It is imaginative, rich and spicy – Calabria’s cuisine. Important components of the country’s typical diet are vegetables, fish, noodles and pork – of rural and local production. Delicacies are, for example, vegetables in high-grade olive oil, fresh seafood, fish soup and various cheese products from Caciocavallo to Pecorino … - accompanied by the proper table wine de casa.

 

Regional Cuisine

It is imaginative, rich and spicy – Calabria’s cuisine. Important components of the country’s typical diet are vegetables, fish, noodles and pork – of rural and local production. Delicacies are, for example, vegetables in high-grade olive oil, fresh seafood, fish soup and various cheese products from Caciocavallo to Pecorino … - accompanied by the proper table wine de casa.

Mediterranean and varied - Calabrian cuisine

Calabrian cuisine knows quite a number of different aubergine dishes: sweet and sour, in vinegar marinade, filled, deep-fried … Of course, seafood and fish play an important role in Calabrian cuisine, sword fish and tuna catching has got an especially long tradition.  You should absolutely try one of the delicious sword fish 'creations' as well as one of the typical pasta dishes. Fileja con 'Nduja, for example, is a dish of traditionally home-made, typically Calabrian noodles with 'Nduja- tomato sauce. A specialty of the region is pitta, the Italian type of the well-known pita; you might call it part pizza, part pie, part bread or stuffed flatbread, but whatever you call it, it is typically Calabrian.

Cipolla Rossa - The red beauty of Tropea

A well-known agricultural product of Capo Vaticano is the Cipolla rossa di Tropea. Italy’s most famous onion is grown in the coastal area between Capo Vaticano and Vibo Valentia.

The onion is believed to have been brought to Calabria on Phoenician ships over 2000 years ago. Old documents prove that it was an important resource of the region and it is still an essential ingredient of many dishes today.

Tartufo di Pizzo - Southern Italian delight

In the town of Pizzo, near Tropea, 13 gelaterias compete for the attention of local and foreign “sweet teeth”: They all specialize in the production of gelato al tartufo.

Tartufo bianco, the classic, is a scoop of vanilla glacé filled with dark chocolate sauce and dusted with cocoa. There many kinds of tartufo, e.g. tartufo cioccolato or tartufo mocca. The name tartufo is derived from the Italian name for truffle.

Of course, the culinary specialties at Capo Vaticano are also celebrated. The festivals range from the Octopus Festival at Joppolo and the Vegetable Festival at Monterosso to the Onion Festival at Ricadi on August 13th.


Red Onions from Tropea

As omelette or scalloped: Following, two of the numerous recipes with Tropea's red onions as the most important ingredient.

Omelette with onions

Ingredients for 4 persons: 1 kg red onions from Tropea, 4 eggs, Parmesan, ½ glass of olive oil, salt and pepper.

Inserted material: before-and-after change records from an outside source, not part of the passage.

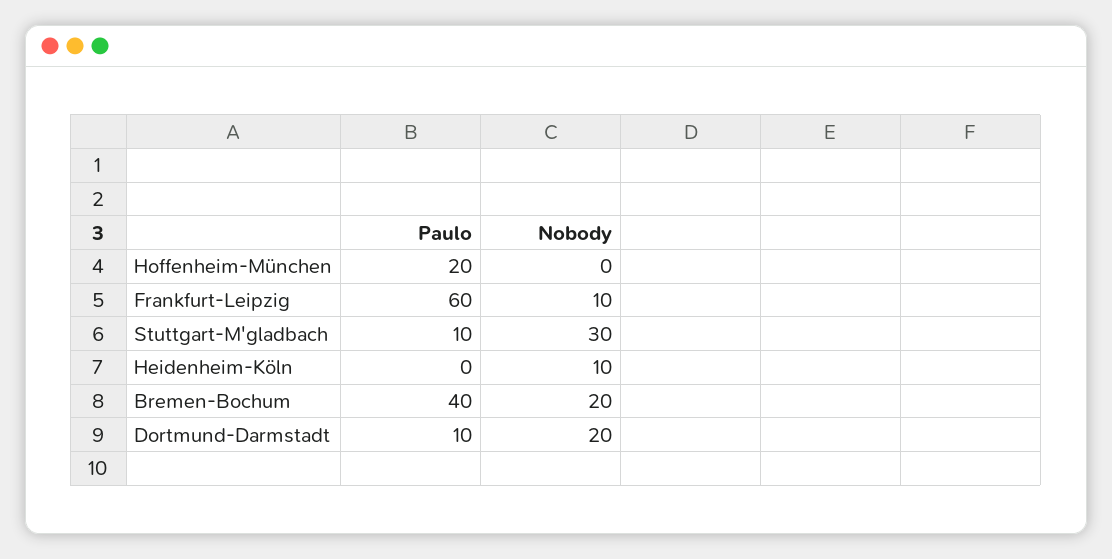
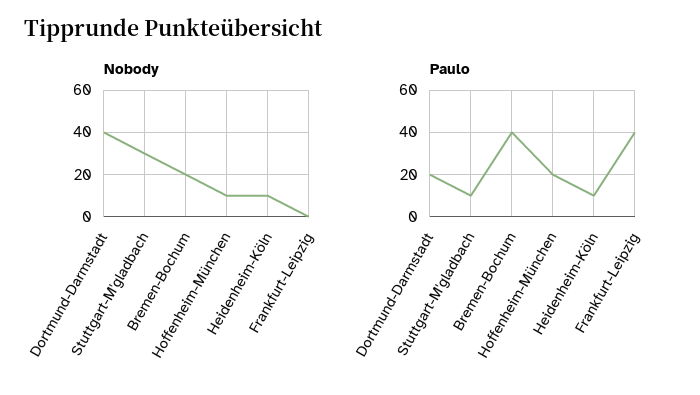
Nobody, Hoffenheim-München: 0 -> 10
Paulo, Frankfurt-Leipzig: 60 -> 40
Nobody, Frankfurt-Leipzig: 10 -> 0
Paulo, Heidenheim-Köln: 0 -> 10
Paulo, Dortmund-Darmstadt: 10 -> 20
Nobody, Dortmund-Darmstadt: 20 -> 40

Cut onions into fine slices and fry them lightly in a pan; then let them cool and “drip” off. Put the eggs into a bowl, beat them until they are foamy, add salt, pepper and finally the onions. Heat up the oil in a pan, add the egg-and-onion mixture and let it cook at low heat until set. Serve lukewarm.

Scalloped red onions from Tropea
Ingredients for 4 persons: 8 onions of medium size, 400 g breadcrumbs, 50 g Pecorino cheese, 1dl olive oil, salt, pepper and parsley.

Peal the onions, cut them in half, put them into an oiled pan and let them cook at low heat. Meanwhile prepare a smooth mix of breadcrumbs, finely chopped parsley, black pepper, grated Pecorino and olive oil. Add it to the onions and bake in the oven at low heat for about 40 minutes.